Can Dustin Johnson close the deal?
Absolutely. If you’re looking for proof, look at Saturday’s scorecard. Johnson carded four bogeys in five holes midway through the first round, and looked like he was ready to jump the track. But he played the remaining 10 holes at 1-over, his lone blemish coming on a missed putt on the final hole. He’ll be paired with 2017 U.S. Open champion Koepka. They won’t be in the final group; both wavered coming down the stretch and handed that final-pairing slot to Berger and Finau, who teed off nearly 10 hours earlier and then just sat back and watched the world collapse.
Who’s the biggest threat to Johnson?
There’s always the chance that Finau or Berger could step up and have the round of their lives, but they’ll both be in an unfamiliar spotlight. Koepka kept his head on a wreckage-filled Saturday, so he’d be one to watch if Johnson struggles. Both Henrik Stenson and Justin Rose are within striking distance, and both have shown flashes of the putting discipline and off-the-tee precision necessary to work around Shinnecock. But check out who’s just three strokes off the lead, with absolutely zero fanfare: Patrick Reed, the Masters champion. We’ve already seen how he shrugs off pressure; could he add a second major to his mantel on Sunday?
What will the course be like?
Pros complaining about the setup of the U.S. Open course is the true Tradition Unlike Any Other, and this year didn’t disappoint. Zach Johnson said Shinnecock was “lost,” and only three players shot under par on the day. How rugged was the course? Dustin Johnson shot six over … and held onto the lead. The USGA delights in torturing golfers, and achieved that mission Saturday; the association relented by watering the greens as the final pairings passed through.
The USGA conceded that the course got out of its control, largely because of the wind. “We thought it would be a great day,” USGA CEO Mike Davis said on the broadcast after the round. “Frankly, we missed it with the wind. The speed of the greens was too much for the wind we had. It was a very tough test, but probably too tough this afternoon.”
Sunday’s forecast looks like light wind, no rain, so if the greens are baked out, they’re going to stay that way. Pin placement will be key, and if the pins are in tight spots, we could see another over-par afternoon. But based on the USGA’s concessions at the end of Saturday’s round, it’s likely that Saturday’s round will be the toughest of the week.
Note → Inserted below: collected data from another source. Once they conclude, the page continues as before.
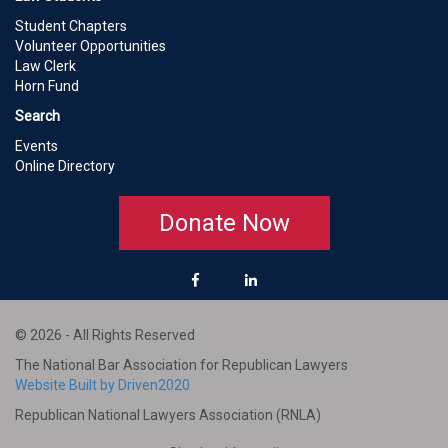
Student Chapters
Volunteer Opportunities
Law Clerk
Horn Fund
Search
Events
Online Directory
Donate Now
© 2026 - All Rights Reserved
The National Bar Association for Republican Lawyers
Website Built by Driven2020
Republican National Lawyers Association (RNLA)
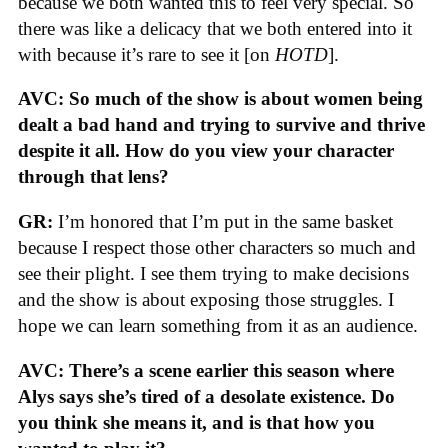
because we both wanted this to feel very special. So
there was like a delicacy that we both entered into it
with because it’s rare to see it [on
HOTD
].
AVC: So much of the show is about women being
dealt a bad hand and trying to survive and thrive
despite it all. How do you view your character
through that lens?
GR:
I’m honored that I’m put in the same basket
because I respect those other characters so much and
see their plight. I see them trying to make decisions
and the show is about exposing those struggles. I
hope we can learn something from it as an audience.
AVC: There’s a scene earlier this season where
Alys says she’s tired of a desolate existence. Do
you think she means it, and is that how you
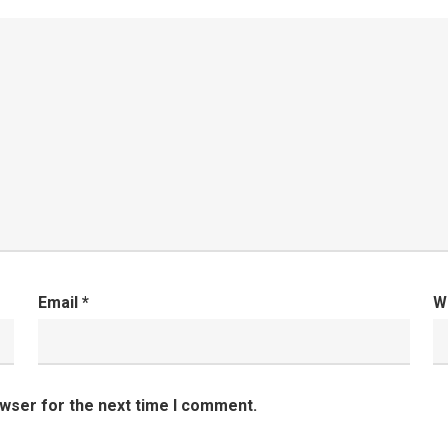
Email
*
W
owser for the next time I comment.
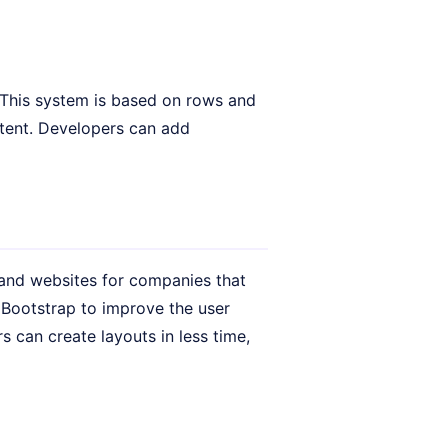
 This system is based on rows and
ntent. Developers can add
 and websites for companies that
 Bootstrap to improve the user
 can create layouts in less time,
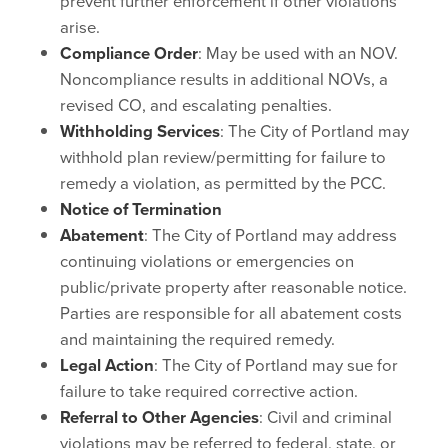
prevent further enforcement if other violations
arise.
Compliance Order
: May be used with an NOV.
Noncompliance results in additional NOVs, a
revised CO, and escalating penalties.
Withholding Services
: The City of Portland may
withhold plan review/permitting for failure to
remedy a violation, as permitted by the PCC.
Notice of Termination
Abatement
: The City of Portland may address
continuing violations or emergencies on
public/private property after reasonable notice.
Parties are responsible for all abatement costs
and maintaining the required remedy.
Legal Action
: The City of Portland may sue for
failure to take required corrective action.
Referral to Other Agencies
: Civil and criminal
violations may be referred to federal, state, or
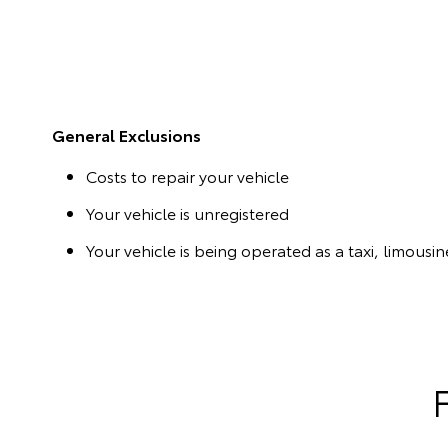
General Exclusions
Costs to repair your vehicle
Your vehicle is unregistered
Your vehicle is being operated as a taxi, limousine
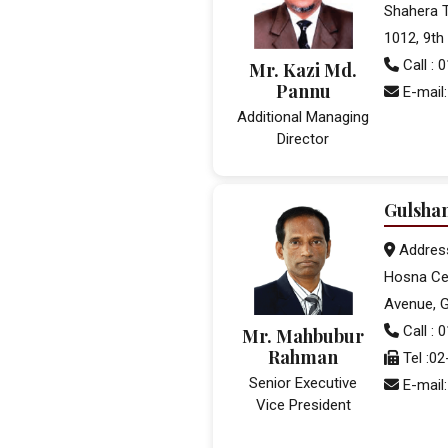
Shahera T
1012, 9th 
Call :
Mr. Kazi Md.
Pannu
E-mail
Additional Managing
Director
Gulsha
Addres
Hosna Cen
Avenue, G
Call : 
Mr. Mahbubur
Rahman
Tel :0
Senior Executive
E-mail
Vice President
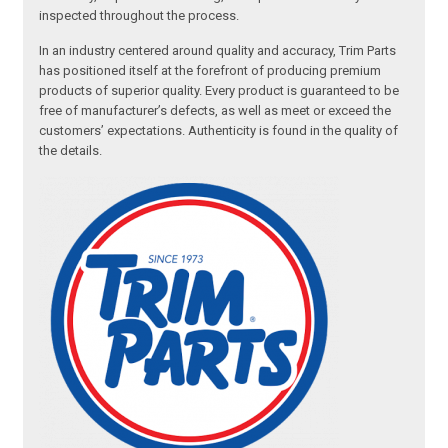
inspected throughout the process.
In an industry centered around quality and accuracy, Trim Parts
has positioned itself at the forefront of producing premium
products of superior quality. Every product is guaranteed to be
free of manufacturer’s defects, as well as meet or exceed the
customers’ expectations. Authenticity is found in the quality of
the details.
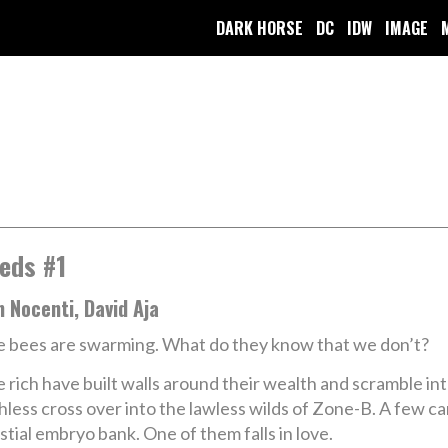
DARK HORSE
DC
IDW
IMAGE
eds #1
 Nocenti, David Aja
 bees are swarming. What do they know that we don’t?
 rich have built walls around their wealth and scramble i
hless cross over into the lawless wilds of Zone-B. A few c
stial embryo bank. One of them falls in love.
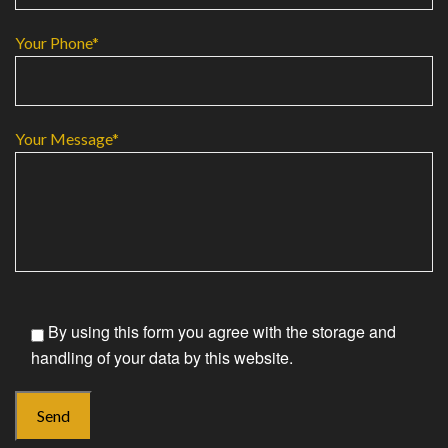
Your Phone*
Your Message*
By using this form you agree with the storage and
handling of your data by this website.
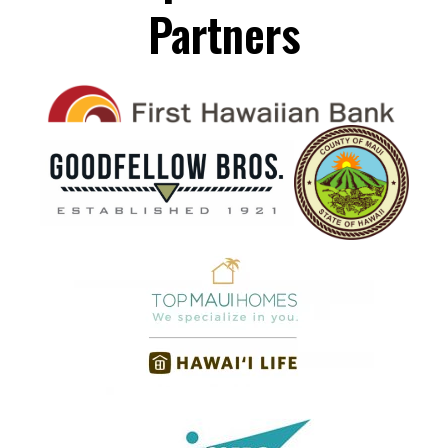
Partners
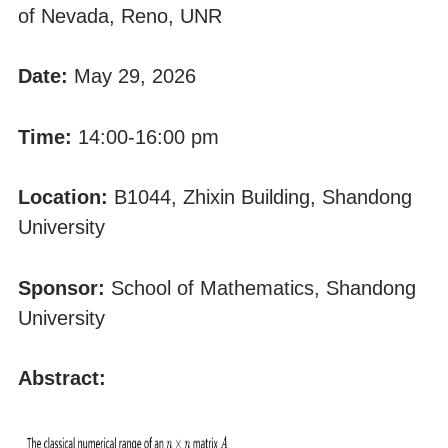
of Nevada, Reno, UNR
Date:
May 29, 2026
Time:
14:00-16:00 pm
Location:
B1044, Zhixin Building, Shandong
University
Sponsor:
School of Mathematics, Shandong
University
Abstract:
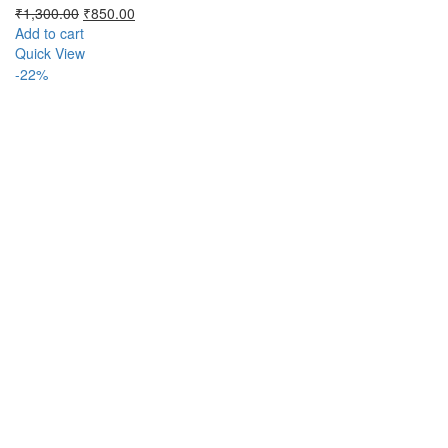
Original
Current
₹
1,300.00
₹
850.00
price
price
Add to cart
was:
is:
Quick View
₹1,300.00.
₹850.00.
-22%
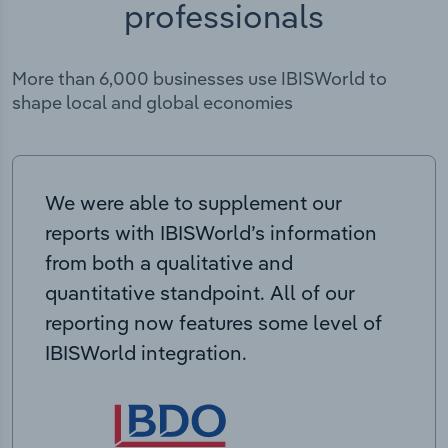
professionals
More than 6,000 businesses use IBISWorld to
shape local and global economies
We were able to supplement our
reports with IBISWorld’s information
from both a qualitative and
quantitative standpoint. All of our
reporting now features some level of
IBISWorld integration.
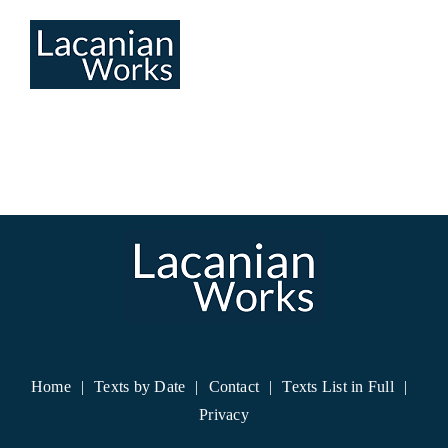
Skip
to
content
Home
Texts by Date
Contact
Texts List in Full
Privacy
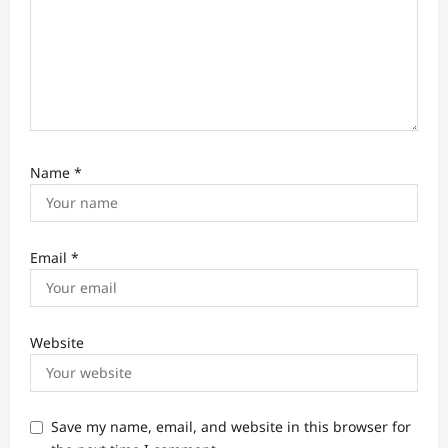
Name
*
Email
*
Website
Save my name, email, and website in this browser for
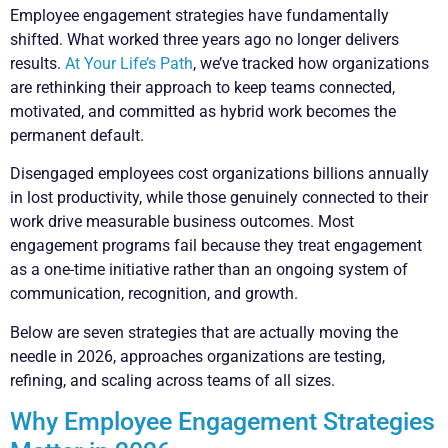
Employee engagement strategies have fundamentally
shifted. What worked three years ago no longer delivers
results.
At Your Life’s Path
, we’ve tracked how organizations
are rethinking their approach to keep teams connected,
motivated, and committed as hybrid work becomes the
permanent default.
Disengaged employees cost organizations billions annually
in lost productivity, while those genuinely connected to their
work drive measurable business outcomes. Most
engagement programs fail because they treat engagement
as a one-time initiative rather than an ongoing system of
communication, recognition, and growth.
Below are seven strategies that are actually moving the
needle in 2026, approaches organizations are testing,
refining, and scaling across teams of all sizes.
Why Employee Engagement Strategies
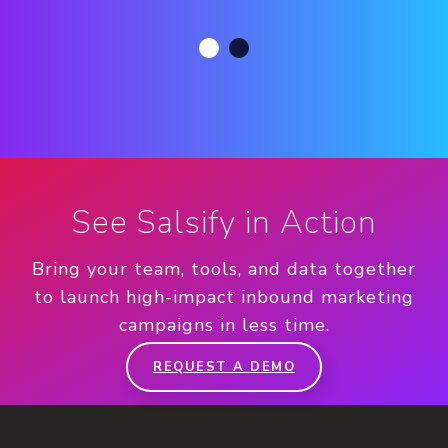
See Salsify in Action
Bring your team, tools, and data together
to launch high-impact inbound marketing
campaigns in less time.
REQUEST A DEMO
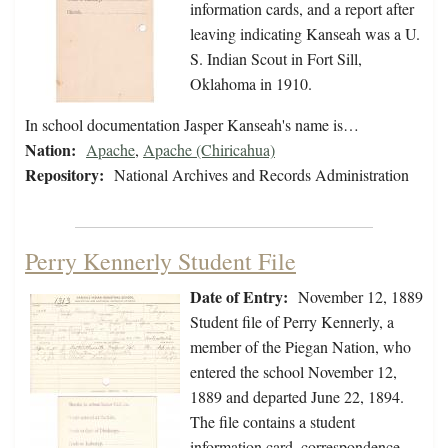
information cards, and a report after
leaving indicating Kanseah was a U.
S. Indian Scout in Fort Sill,
Oklahoma in 1910.
In school documentation Jasper Kanseah's name is…
Nation:
Apache
,
Apache (Chiricahua)
Repository:
National Archives and Records Administration
Perry Kennerly Student File
Date of Entry:
November 12, 1889
Student file of Perry Kennerly, a
member of the Piegan Nation, who
entered the school November 12,
1889 and departed June 22, 1894.
The file contains a student
information card, correspondence,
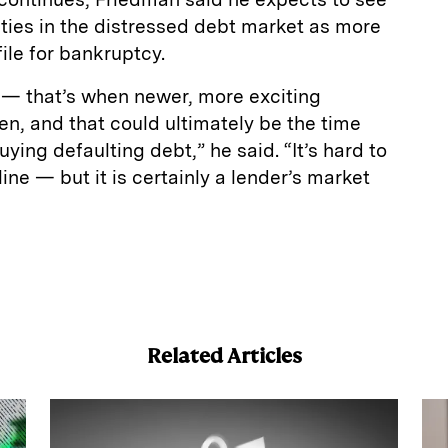
ties in the distressed debt market as more
ile for bankruptcy.
21 — that’s when newer, more exciting
n, and that could ultimately be the time
uying defaulting debt,” he said. “It’s hard to
ine — but it is certainly a lender’s market
E
m
a
Related Articles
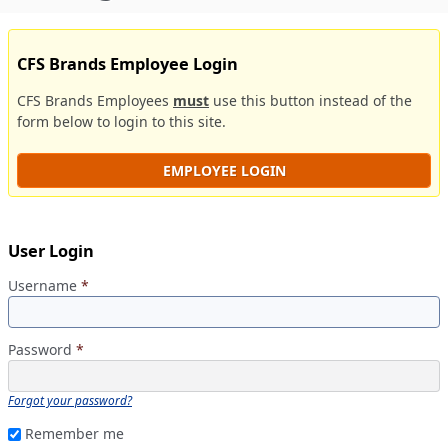
CFS Brands Employee Login
CFS Brands Employees
must
use this button instead of the
form below to login to this site.
EMPLOYEE LOGIN
User Login
Username
*
Password
*
Forgot your password?
Remember me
Will Phil Mickelson get disqualified?
Ol’ FIGJAM got himself into quite the pickle early Saturday afternoon when he employed a little creative goalkeeping, running to knock a rolling ball back onto the green. He was tagged with a two-stroke penalty, but later claimed it was an intentional move to keep the ball on the green … which would seem to be, shall we say, highly improper. Anyway, there’s a case to be made for DQ’ing Phil, but don’t look for it to happen, based on the USGA’s own commentary after the round. Phil will be back at it early Sunday morning.
A remarkable sequence on Hole 13, where Phil Mickelson was assessed a two-stroke penalty for hitting a moving ball and ended up making a 10 on the hole. pic.twitter.com/kx6ieYiOGR
— U.S. Open (USGA) (@usopengolf) June 16, 2018
When does the U.S. Open air?
Festivities begin at 10 a.m. ET on Fox. The final pairing tees off at 2:24, which means they’ll wrap up somewhere around 7 p.m.
Who’s going to win?
Come on. If we told you that, you wouldn’t watch.